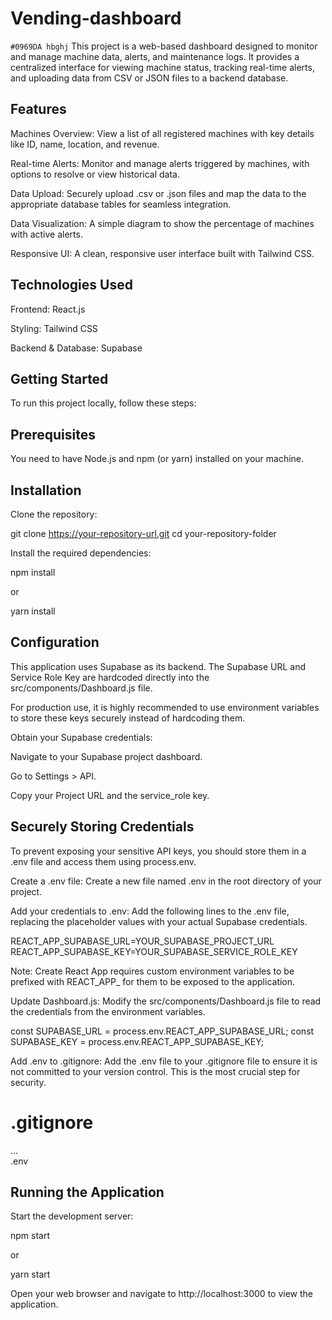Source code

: # Vending-dashboard


`#0969DA hbghj` This project is a web-based dashboard designed to monitor and manage machine data, alerts, and maintenance logs. It provides a centralized interface for viewing machine status, tracking real-time alerts, and uploading data from CSV or JSON files to a backend database.

## Features
Machines Overview: View a list of all registered machines with key details like ID, name, location, and revenue.

Real-time Alerts: Monitor and manage alerts triggered by machines, with options to resolve or view historical data.

Data Upload: Securely upload .csv or .json files and map the data to the appropriate database tables for seamless integration.

Data Visualization: A simple diagram to show the percentage of machines with active alerts.

Responsive UI: A clean, responsive user interface built with Tailwind CSS.

## Technologies Used
Frontend: React.js

Styling: Tailwind CSS

Backend & Database: Supabase

## Getting Started
To run this project locally, follow these steps:

## Prerequisites
You need to have Node.js and npm (or yarn) installed on your machine.

## Installation
Clone the repository:

git clone https://your-repository-url.git
cd your-repository-folder

Install the required dependencies:

npm install

or

yarn install

## Configuration
This application uses Supabase as its backend. The Supabase URL and Service Role Key are hardcoded directly into the src/components/Dashboard.js file.

For production use, it is highly recommended to use environment variables to store these keys securely instead of hardcoding them.

Obtain your Supabase credentials:

Navigate to your Supabase project dashboard.

Go to Settings > API.

Copy your Project URL and the service_role key.

## Securely Storing Credentials
To prevent exposing your sensitive API keys, you should store them in a .env file and access them using process.env.

Create a .env file:
Create a new file named .env in the root directory of your project.

Add your credentials to .env:
Add the following lines to the .env file, replacing the placeholder values with your actual Supabase credentials.

REACT_APP_SUPABASE_URL=YOUR_SUPABASE_PROJECT_URL
REACT_APP_SUPABASE_KEY=YOUR_SUPABASE_SERVICE_ROLE_KEY

Note: Create React App requires custom environment variables to be prefixed with REACT_APP_ for them to be exposed to the application.

Update Dashboard.js:
Modify the src/components/Dashboard.js file to read the credentials from the environment variables.

const SUPABASE_URL = process.env.REACT_APP_SUPABASE_URL;
const SUPABASE_KEY = process.env.REACT_APP_SUPABASE_KEY;

Add .env to .gitignore:
Add the .env file to your .gitignore file to ensure it is not committed to your version control. This is the most crucial step for security.

# .gitignore
...  
.env

## Running the Application
Start the development server:

npm start

or

yarn start

Open your web browser and navigate to http://localhost:3000 to view the application.
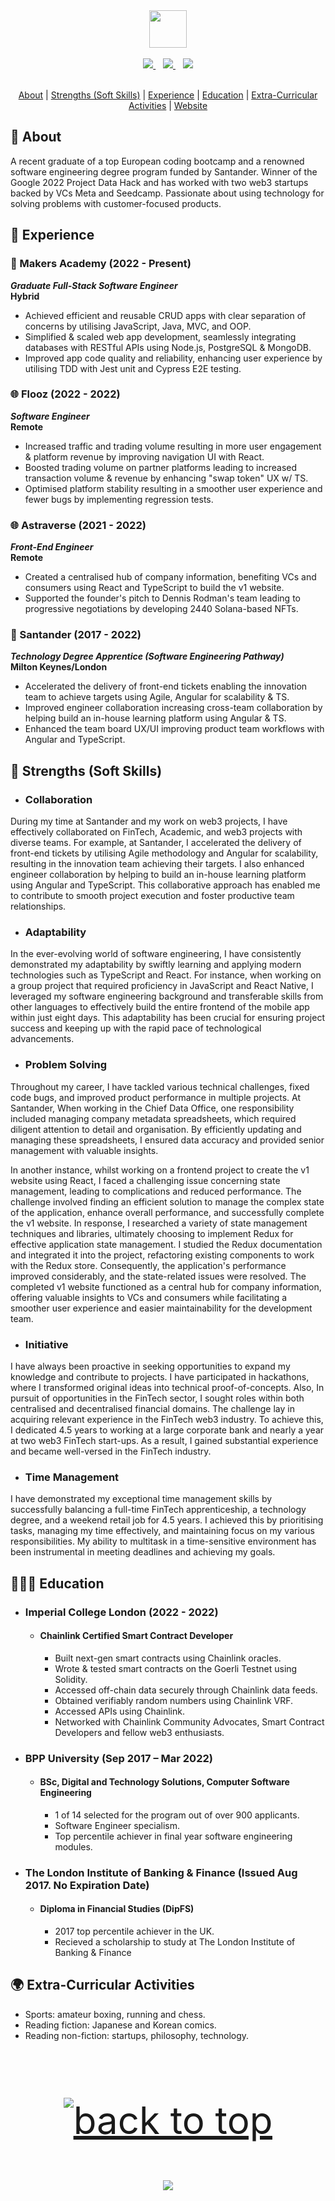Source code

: <div align="center">
  <img  align="center" src="https://media.giphy.com/media/aExP3YOqb6ImBe5HG2/giphy.gif" width="60">
</div>

<br />

<div align="center">
    <a href="mailto:davidmeadejnrgmail.com">
        <code><img src="https://img.shields.io/badge/-Contact-000000?style=flat&logo=gmail&logoColor=DB4437" /></code>
    </a>
    &nbsp;&nbsp;
    <a href="https://github.com/davidmeadejr/external-curriculum-vitae/blob/master/external-curriculum-vitae-updated.pdf">
        <code><img src="https://img.shields.io/badge/-PDF%20Curriculum%20Vitae-000000?style=flat&logo=github&logoColor=ffffff" /></code>
    </a>
    &nbsp;&nbsp;
    <a href="https://www.linkedin.com/in/davidmeadejr/">
        <code><img src="https://img.shields.io/badge/-LinkedIn-000000?style=flat&logo=linkedin&logoColor=0072b1" /></code>
    </a>
</div>

<br />

<div align="center">

[About](#-about) | [Strengths (Soft Skills)](#-value) | [Experience](#-experience) | [Education](#-education) | [Extra-Curricular Activities](#-extra-curricular-activities) | [Website](https://www.davidmeadejr.com/)

</div>


 ## 🔎 About

A recent graduate of a top European coding bootcamp and a renowned software engineering degree program funded by Santander. Winner of the Google 2022 Project Data Hack and has worked with two web3 startups backed by VCs Meta and Seedcamp. Passionate about using technology for solving problems with customer-focused products.
 
## 💼 Experience

### 🏫 Makers Academy (2022 - Present)
***Graduate Full-Stack Software Engineer***\
**Hybrid**
* Achieved efficient and reusable CRUD apps with clear separation of concerns by utilising JavaScript, Java, MVC, and OOP.
* Simplified & scaled web app development, seamlessly integrating databases with RESTful APIs using Node.js, PostgreSQL & MongoDB.
* Improved app code quality and reliability, enhancing user experience by utilising TDD with Jest unit and Cypress E2E testing.

### 🌐 Flooz (2022 - 2022)
***Software Engineer***\
**Remote**
* Increased traffic and trading volume resulting in more user engagement & platform revenue by improving navigation UI with React.
* Boosted trading volume on partner platforms leading to increased transaction volume & revenue by enhancing "swap token" UX w/ TS.
* Optimised platform stability resulting in a smoother user experience and fewer bugs by implementing regression tests.

### 🌐 Astraverse (2021 - 2022)
***Front-End Engineer***\
**Remote**
* Created a centralised hub of company information, benefiting VCs and consumers using React and TypeScript to build the v1 website.
* Supported the founder's pitch to Dennis Rodman's team leading to progressive negotiations by developing 2440 Solana-based NFTs.

### 🏦 Santander (2017 - 2022)
***Technology Degree Apprentice (Software Engineering Pathway)***\
**Milton Keynes/London**
* Accelerated the delivery of front-end tickets enabling the innovation team to achieve targets using Agile, Angular for scalability & TS.
* Improved engineer collaboration increasing cross-team collaboration by helping build an in-house learning platform using Angular & TS.
* Enhanced the team board UX/UI improving product team workflows with Angular and TypeScript.

## 🤝 Strengths (Soft Skills)

* ### Collaboration
During my time at Santander and my work on web3 projects, I have effectively collaborated on FinTech, Academic, and web3 projects with diverse teams. For example, at Santander, I accelerated the delivery of front-end tickets by utilising Agile methodology and Angular for scalability, resulting in the innovation team achieving their targets. I also enhanced engineer collaboration by helping to build an in-house learning platform using Angular and TypeScript. This collaborative approach has enabled me to contribute to smooth project execution and foster productive team relationships.


* ### Adaptability
In the ever-evolving world of software engineering, I have consistently demonstrated my adaptability by swiftly learning and applying modern technologies such as TypeScript and React. For instance, when working on a group project that required proficiency in JavaScript and React Native, I leveraged my software engineering background and transferable skills from other languages to effectively build the entire frontend of the mobile app within just eight days. This adaptability has been crucial for ensuring project success and keeping up with the rapid pace of technological advancements.

* ### Problem Solving
Throughout my career, I have tackled various technical challenges, fixed code bugs, and improved product performance in multiple projects. At Santander, When working in the Chief Data Office, one responsibility included managing company metadata spreadsheets, which required diligent attention to detail and organisation. By efficiently updating and managing these spreadsheets, I ensured data accuracy and provided senior management with valuable insights. 

In another instance, whilst working on a frontend project to create the v1 website using React, I faced a challenging issue concerning state management, leading to complications and reduced performance. The challenge involved finding an efficient solution to manage the complex state of the application, enhance overall performance, and successfully complete the v1 website. In response, I researched a variety of state management techniques and libraries, ultimately choosing to implement Redux for effective application state management. I studied the Redux documentation and integrated it into the project, refactoring existing components to work with the Redux store. Consequently, the application's performance improved considerably, and the state-related issues were resolved. The completed v1 website functioned as a central hub for company information, offering valuable insights to VCs and consumers while facilitating a smoother user experience and easier maintainability for the development team.

* ### Initiative
I have always been proactive in seeking opportunities to expand my knowledge and contribute to projects. I have participated in hackathons, where I transformed original ideas into technical proof-of-concepts. Also, In pursuit of opportunities in the FinTech sector, I sought roles within both centralised and decentralised financial domains. The challenge lay in acquiring relevant experience in the FinTech web3 industry. To achieve this, I dedicated 4.5 years to working at a large corporate bank and nearly a year at two web3 FinTech start-ups. As a result, I gained substantial experience and became well-versed in the FinTech industry.

* ### Time Management
I have demonstrated my exceptional time management skills by successfully balancing a full-time FinTech apprenticeship, a technology degree, and a weekend retail job for 4.5 years. I achieved this by prioritising tasks, managing my time effectively, and maintaining focus on my various responsibilities. My ability to multitask in a time-sensitive environment has been instrumental in meeting deadlines and achieving my goals.

## 👨🏾‍🎓 Education

* ### Imperial College London (2022 - 2022)
    * #### Chainlink Certified Smart Contract Developer
      * Built next-gen smart contracts using Chainlink oracles.
      * Wrote & tested smart contracts on the Goerli Testnet using Solidity.
      * Accessed off-chain data securely through Chainlink data feeds.
      * Obtained verifiably random numbers using Chainlink VRF.
      * Accessed APIs using Chainlink.
      * Networked with Chainlink Community Advocates, Smart Contract Developers and fellow web3 enthusiasts.

* ### BPP University (Sep 2017 – Mar 2022)
    * #### BSc, Digital and Technology Solutions, Computer Software Engineering
      * 1 of 14 selected for the program out of over 900 applicants.
      * Software Engineer specialism.
      * Top percentile achiever in final year software engineering modules.

* ### The London Institute of Banking & Finance (Issued Aug 2017. No Expiration Date)
    * #### Diploma in Financial Studies (DipFS)
      * 2017 top percentile achiever in the UK.
      * Recieved a scholarship to study at The London Institute of Banking & Finance
  
 ## 🌍 Extra-Curricular Activities
* Sports: amateur boxing, running and chess.
* Reading fiction: Japanese and Korean comics.
* Reading non-fiction: startups, philosophy, technology.

&nbsp;

 <p align="center" style="font-size: 60px"><a href="#top"><img src="https://img.shields.io/static/v1?label&message=Back+to+Top&color=343c44&style=flat&logo" alt="back to top" /></a></p>


<p align="center">
  <img src="https://capsule-render.vercel.app/api?type=waving&color=gradient&height=110&section=footer&animation=twinkling"/>
</p>

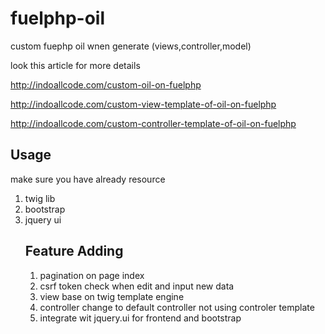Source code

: fuelphp-oil
===========

custom fuephp oil wnen generate (views,controller,model)

look this article for more details

<a href="http://indoallcode.com/custom-oil-on-fuelphp">http://indoallcode.com/custom-oil-on-fuelphp</a>

<a href="http://indoallcode.com/custom-view-template-of-oil-on-fuelphp">http://indoallcode.com/custom-view-template-of-oil-on-fuelphp</a>

<a href="http://indoallcode.com/custom-controller-template-of-oil-on-fuelphp">http://indoallcode.com/custom-controller-template-of-oil-on-fuelphp</a>

Usage
-------
make sure you have already resource 
<ol>
<li>twig lib</li>
<li> bootstrap</li>
<li> jquery ui </li>


Feature Adding
--------------
<ol>
<li>pagination on page index</li>
<li>csrf token check when edit and input new data</li>
<li>view base on twig template engine</li>
<li>controller change to default controller not using controler template</li>
<li>integrate wit jquery.ui for frontend and bootstrap</li>

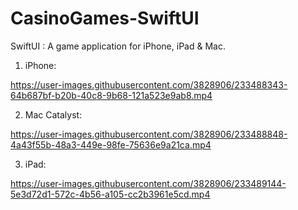 # CasinoGames-SwiftUI

SwiftUI : A game application for iPhone, iPad & Mac.

1) iPhone:

https://user-images.githubusercontent.com/3828906/233488343-64b687bf-b20b-40c8-9b68-121a523e9ab8.mp4


2) Mac Catalyst:

https://user-images.githubusercontent.com/3828906/233488848-4a43f55b-48a3-449e-98fe-75636e9a21ca.mp4


3) iPad:

https://user-images.githubusercontent.com/3828906/233489144-5e3d72d1-572c-4b56-a105-cc2b3961e5cd.mp4

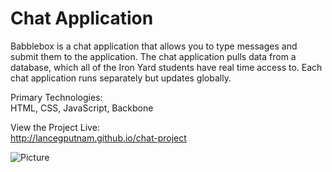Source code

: Chat Application
============

Babblebox is a chat application that allows you to type messages and submit them to the application. The chat application pulls data from a database, which all of the Iron Yard students have real time access to. Each chat application runs separately but updates globally. 

Primary Technologies: <br>
HTML, CSS, JavaScript, Backbone

View the Project Live: <br>
http://lancegputnam.github.io/chat-project

![Picture](https://farm3.staticflickr.com/2913/14627947972_9a74cb731f_o.png)
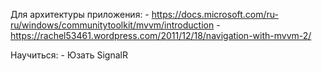 Для архитектуры приложения:
	- https://docs.microsoft.com/ru-ru/windows/communitytoolkit/mvvm/introduction
	- https://rachel53461.wordpress.com/2011/12/18/navigation-with-mvvm-2/

Научиться:
	- Юзать SignalR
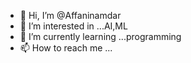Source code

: - 👋 Hi, I’m @Affaninamdar
- 👀 I’m interested in ...AI,ML
- 🌱 I’m currently learning ...programming
- 📫 How to reach me ...

<!---
Affaninamdar/Affaninamdar is a ✨ special ✨ repository because its `README.md` (this file) appears on your GitHub profile.
You can click the Preview link to take a look at your changes.
--->
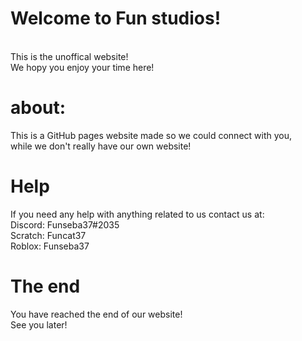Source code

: # Welcome to Fun studios!
<br>
This is the unoffical website!
<br>
We hopy you enjoy your time here!

# about:
This is a GitHub pages website made so we could connect with you,
<br>
while we don't really have our own website!

# Help
If you need any help with anything related to us contact us at:
<br>
Discord: Funseba37#2035
<br>
Scratch: Funcat37
<br>
Roblox: Funseba37
# The end
You have reached the end of our website!
<br>
See you later!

☆ ☆ ☆ ☆ ☆

With all pictures removed, reproduce the lines from the top of the entries above through the line containing "## Features", exactly as written.

### WRITTEN RESPONSE
Source code

: # Vending-dashboard


`#0969DA hbghj` This project is a web-based dashboard designed to monitor and manage machine data, alerts, and maintenance logs. It provides a centralized interface for viewing machine status, tracking real-time alerts, and uploading data from CSV or JSON files to a backend database.

## Features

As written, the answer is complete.